I have a friend who loves his Kel-Tec, but I think that's a "carry a lot, shoot a little" kind of gun.


----------



## Waffen (Feb 8, 2006)

I have the PPK/S and Beretta 85FS Cheetah. Both fine pistols with no failures. 


W


----------



## bompa (Oct 26, 2006)

Something that is no longer made but can be found is the Colt 380 family..
Gov mod. is the largest,the Mustang is a smaller version..Both of these are single action just like their big brother the 1911.. The Pony is the same size as the mustang but is double action only..These came in blue,stainless and a pocketlite..
Neat guns and worth looking for..


----------



## john doe. (Aug 26, 2006)

Why do you want a .380?


----------



## john doe. (Aug 26, 2006)

Ya, I'm a smart A&&. I have been looking into that too and am going to stay away from Kel-Tec for now. I've just read to much bad about them lately. I've heard (never shot one) that the Bersa's are a great gun. Try to shoot many so you can confuse yourself even further. Seems the more I research, the more my brain gets confused. But I am getting old so maybe that's the problem. But I am getting old so maybe that's the problem. Oh sorry, did I say that allready. I am getting old so maybe that's the problem.


----------



## Snowman (Jan 2, 2007)

As I understand it, the Bersa is the best gun for the money. I have a PPK/S, and like it very much. I've had no failures of any kind thus far, and it is more accurate than you might expect. Classic design too. Don't get the Sig...what an ugly gun.
:smt1099


----------



## Spenser (Nov 6, 2006)

Hey now. They aren't just hideous or anything...


----------



## bakerjw (Mar 11, 2007)

Had to chime in. I picked up a Russion Mak in 380. It came with adj sights and is the most accurate handgun that I have (out of 6). If I had to rely on a single shot to save my life I'd definitely take the Mak. The recoil is much more manageable than my Ruger 9mm which allows me to reacquire the target faster. I was in a bicycling accident a couple of years ago and light recoil is preferred at the range. I use my .22 for most practice.
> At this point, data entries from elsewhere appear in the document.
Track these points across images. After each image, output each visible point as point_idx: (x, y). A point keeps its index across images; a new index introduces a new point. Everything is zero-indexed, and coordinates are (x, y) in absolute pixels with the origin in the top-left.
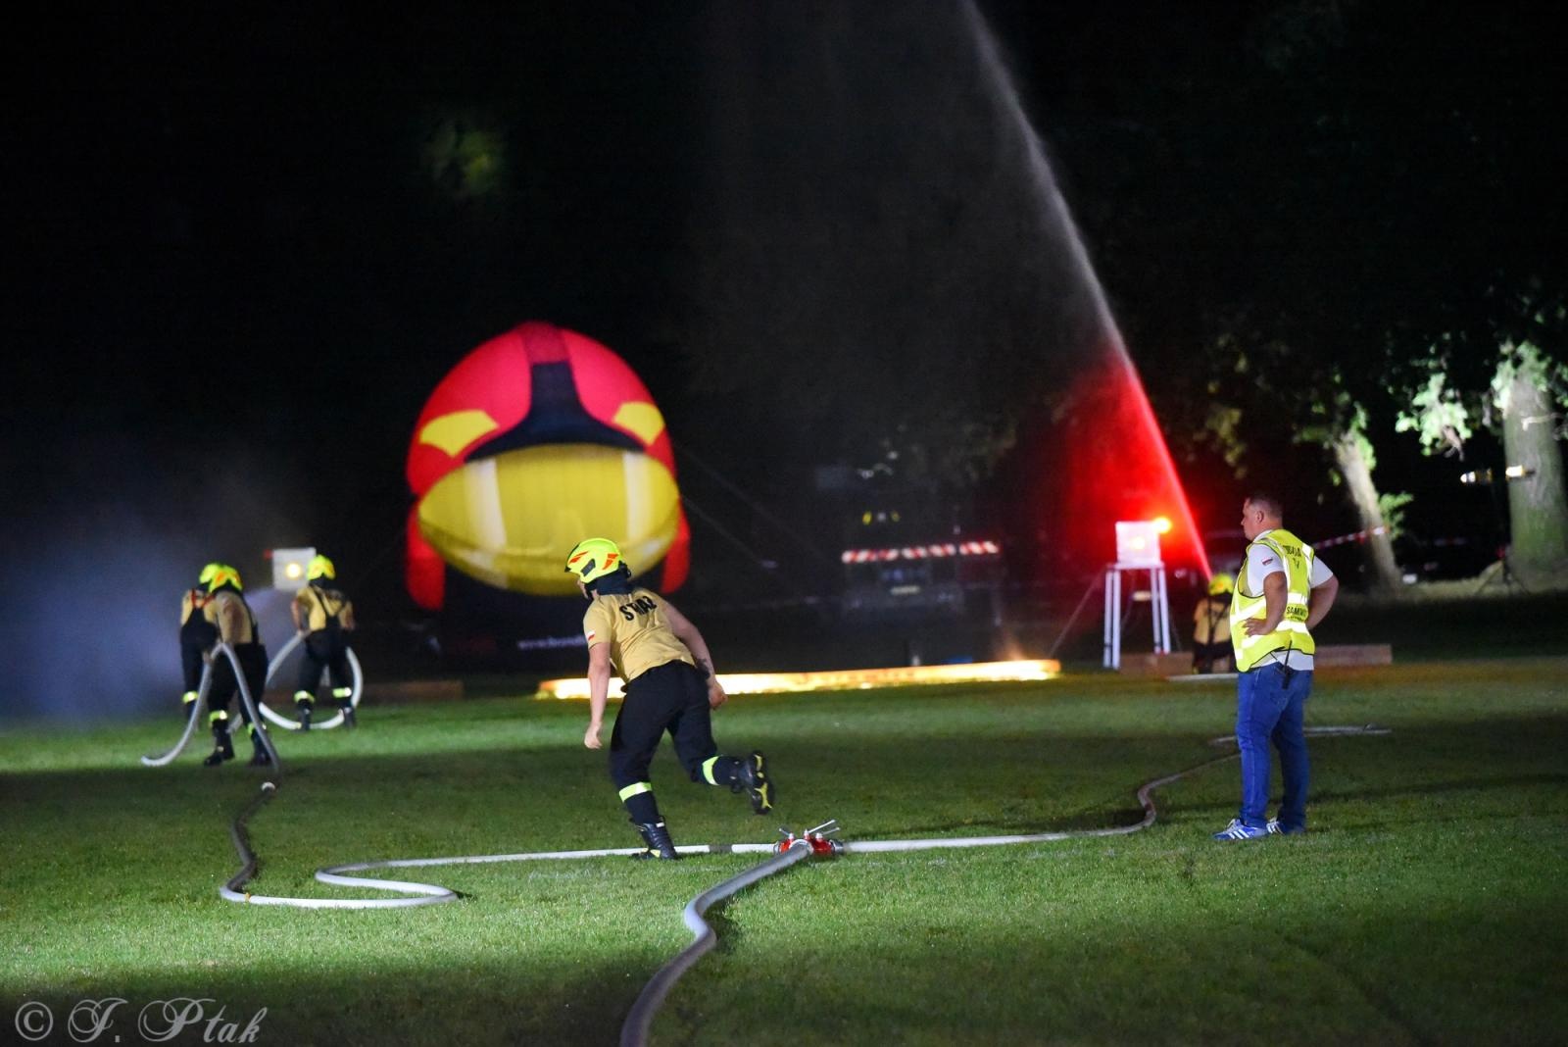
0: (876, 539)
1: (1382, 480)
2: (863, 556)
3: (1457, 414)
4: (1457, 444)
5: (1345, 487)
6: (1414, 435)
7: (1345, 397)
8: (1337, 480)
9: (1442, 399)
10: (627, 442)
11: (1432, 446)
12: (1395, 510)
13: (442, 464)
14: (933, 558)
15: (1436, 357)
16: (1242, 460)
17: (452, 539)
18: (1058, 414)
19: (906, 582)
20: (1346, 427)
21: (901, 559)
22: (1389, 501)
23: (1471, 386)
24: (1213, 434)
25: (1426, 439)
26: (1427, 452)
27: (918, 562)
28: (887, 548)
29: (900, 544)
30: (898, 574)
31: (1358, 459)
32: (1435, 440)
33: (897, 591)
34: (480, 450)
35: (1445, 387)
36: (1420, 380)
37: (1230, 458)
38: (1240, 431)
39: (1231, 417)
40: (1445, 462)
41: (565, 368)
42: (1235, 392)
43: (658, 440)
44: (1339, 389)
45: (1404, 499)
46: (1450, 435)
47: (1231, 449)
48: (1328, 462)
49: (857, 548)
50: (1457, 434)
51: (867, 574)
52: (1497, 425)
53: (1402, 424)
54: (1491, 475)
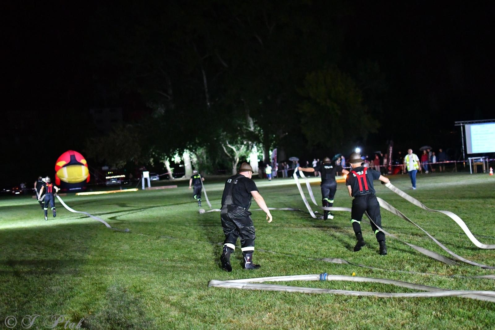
0: (110, 175)
1: (171, 166)
3: (179, 158)
6: (174, 161)
7: (166, 157)
8: (165, 167)
10: (82, 164)
11: (176, 162)
12: (172, 170)
13: (59, 168)
14: (117, 178)
15: (177, 151)
16: (154, 164)
17: (60, 176)
18: (132, 160)
19: (114, 180)
20: (166, 160)
21: (113, 178)
23: (181, 155)
24: (150, 162)
27: (115, 178)
29: (113, 176)
30: (113, 180)
31: (167, 164)
33: (113, 182)
34: (64, 166)
35: (178, 155)
36: (175, 154)
37: (152, 164)
38: (153, 161)
40: (178, 164)
41: (74, 155)
42: (153, 156)
43: (86, 164)
44: (166, 155)
45: (173, 169)
46: (178, 161)
48: (163, 164)
49: (108, 176)
51: (109, 180)
52: (184, 159)
53: (173, 160)
54: (183, 165)
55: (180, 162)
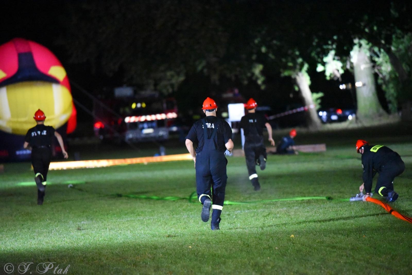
0: (138, 113)
1: (313, 89)
2: (133, 119)
3: (339, 64)
4: (338, 75)
5: (299, 92)
6: (324, 72)
7: (300, 60)
8: (296, 89)
9: (334, 59)
10: (53, 80)
11: (330, 76)
12: (317, 99)
14: (158, 120)
15: (332, 45)
16: (264, 82)
18: (200, 68)
19: (149, 128)
20: (301, 70)
21: (146, 121)
22: (316, 95)
23: (343, 55)
24: (253, 74)
25: (328, 74)
26: (328, 78)
27: (152, 121)
29: (146, 114)
30: (145, 125)
31: (304, 81)
32: (331, 74)
33: (145, 131)
34: (1, 84)
35: (336, 55)
36: (326, 53)
37: (259, 82)
38: (263, 72)
39: (259, 68)
40: (334, 82)
41: (30, 55)
42: (262, 59)
43: (65, 79)
44: (298, 57)
45: (320, 95)
46: (336, 72)
47: (260, 79)
48: (292, 82)
49: (131, 116)
50: (338, 71)
51: (134, 125)
52: (352, 68)
53: (320, 68)
54: (350, 86)
55: (342, 75)
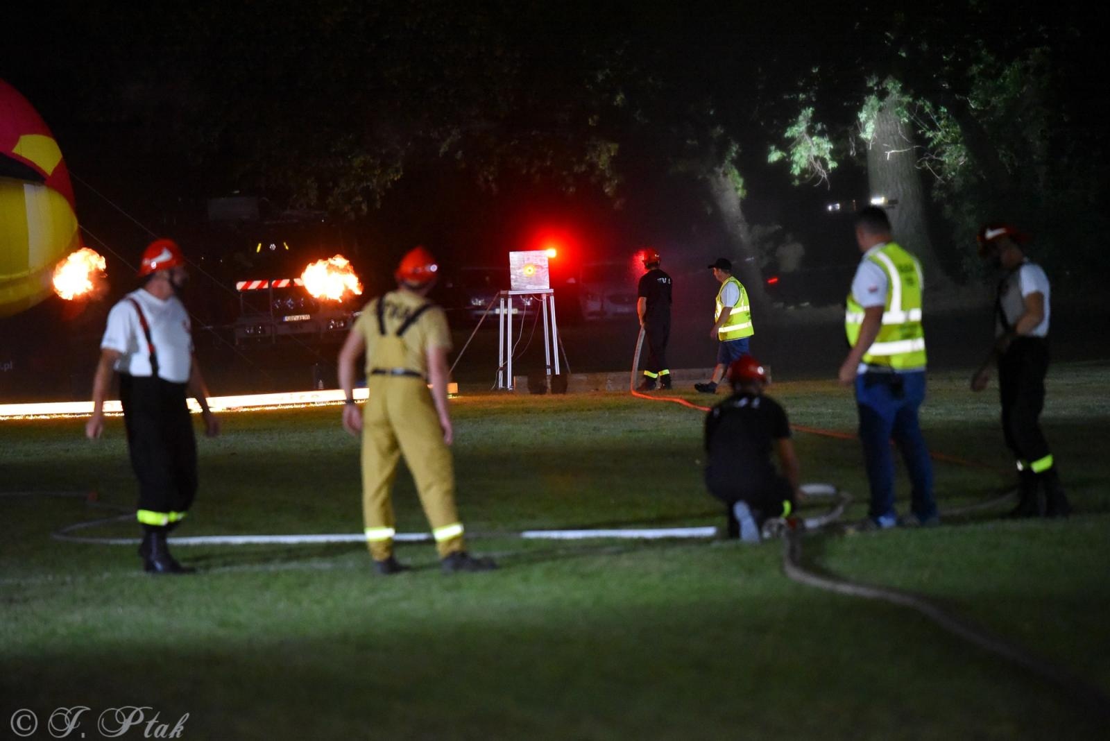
2: (255, 285)
3: (824, 146)
4: (824, 175)
5: (717, 217)
6: (785, 164)
7: (719, 130)
8: (709, 210)
9: (811, 132)
10: (24, 174)
11: (801, 176)
12: (766, 239)
15: (804, 91)
16: (619, 191)
18: (444, 148)
19: (298, 310)
20: (720, 160)
22: (758, 230)
23: (838, 118)
24: (592, 166)
25: (796, 171)
26: (797, 183)
28: (280, 279)
32: (804, 171)
33: (287, 319)
35: (814, 119)
36: (790, 117)
37: (608, 189)
38: (617, 163)
39: (609, 151)
46: (818, 166)
47: (610, 180)
49: (250, 276)
50: (824, 163)
52: (862, 155)
53: (772, 156)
My wifes step dad always gives me grief about the 380 not having stopping power of a 45, and I always point out that I'd take one hit with a .22 rather than 10 misses with a 45.


----------



## TxPhantom (May 6, 2006)

*You'll get over it......*

We have a PPK/S and a Bersa Thunder 380. Both are good guns but the Bersa cost about half as much. We don't shoot either very much. Cost of ammo is rediculous, just as much (or more) recoil as a 9mm and not near as much fun as the 9mm and larger calibers. 
Our 380's mostly sit in a desk drawer as a back up, home defense weapons. I doubt if I'll ever buy another 380. You'll probably get over the 380 urge pretty quick and be the proud owner of a safe queen.


----------



## Baldy (Jun 21, 2006)

Here's a real good one but you will have to fine it at a gun show or private owner. Why they quit making them I don't know as everybody and their brother wanted one and they are a little salty priced wise now.
Colt Government model .380/1989.


----------



## GypsyBill (Mar 16, 2007)

Got my wife a Bersa Thunder 380 about 3 weeks ago... we have shot about 160rnds thru it now without a hitch... my first 7 rnds thru resulted in 5 in the 10 ring and two in the 9 ring at 7 yards.. great gun for any price... ammo is high compared to our 9 (about the same as the 40s&w) extra mags are expensive and hard to come by... but she loves it so it is a keeper..


----------



## Nastynewt (Jan 22, 2007)

I picked up a Beretta Model 70S in 1975 it's been one great 380.


----------



## Maximo (May 26, 2006)

I carry a Beretta 84 almost everyday and really like it. Not a cheap gun, about $625 in my area, but very reliable , very accurate, light and 13+1.


----------



## Bastet (Dec 31, 2006)

fattsgalore said:


> If i had the money I'g get a Beretta Cheetah in stainless....


I believe they're only available in nickel but they sure are purdy.


----------